Set flush into the ground directly in front of the entrance to the 1993 Kreitzberg Library on the Norwich campus is a small collection of red bricks arranged in a square. During Rook Week, the cadre of each freshman platoon bring their charges to these bricks and explain that they are all that is left of the Old South Barracks. The cadre also explain that no cadet entering or leaving the library ever deliberately steps on these bricks, and if one watches cadets leave or enter the library at any hour of the day or night, in a group or alone, Norwich cadets always step around the bricks. There are no consequences for failing to do so, no regulation protecting the bricks, and a cadet whose foot slips is unlikely to be chastised by his peers. All that protects the bricks is the fact that Norwich cadets are not supposed to step on them–and the behavior is self-reinforcing because it has become part of the definition of what it means to be a cadet at Norwich.

Respect for bricks is not the same as respect for women or respect for sexual boundaries, but the behavior suggests a crucial transferability. If the definition of a cadet can be remade to actually include such values rather than merely to render them lip service, then the incidence of sexual assault in military schools can only go down.

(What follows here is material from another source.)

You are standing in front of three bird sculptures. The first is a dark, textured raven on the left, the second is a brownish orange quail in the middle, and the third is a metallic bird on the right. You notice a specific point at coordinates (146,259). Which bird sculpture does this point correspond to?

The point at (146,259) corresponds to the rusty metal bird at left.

On the Monday after the Junior Ring Ball, I packed my bags and got ready to leave Norwich. While my two Rook buddies were in class, I combed the room for stray clothing and misplaced toiletries. As I did this, I suddenly realized that the decor of the room had experienced a small but critical change–a change that forced me to smile amidst all the weekend’s sadness and drama. And as I left the room, I felt a renewed sense of hope, an unanticipated confirmation that the Norwich Corps of Cadets is still worth loving in spite of its many problems, that regardless all of the machismo, the men of my platoon–many of whom will become U.S. officers within the next year–are fully capable of introspection and change with respect to how they view women. And all I could think as I walked to my car was, He figured it out! He actually figured it out! Sometime earlier in the day, in my absence and with no encouragement from me, one of my buddies had taken down the picture of the woman in uniform and lingerie which had been taped to his wall locker, and had replaced it with a picture of his swim team.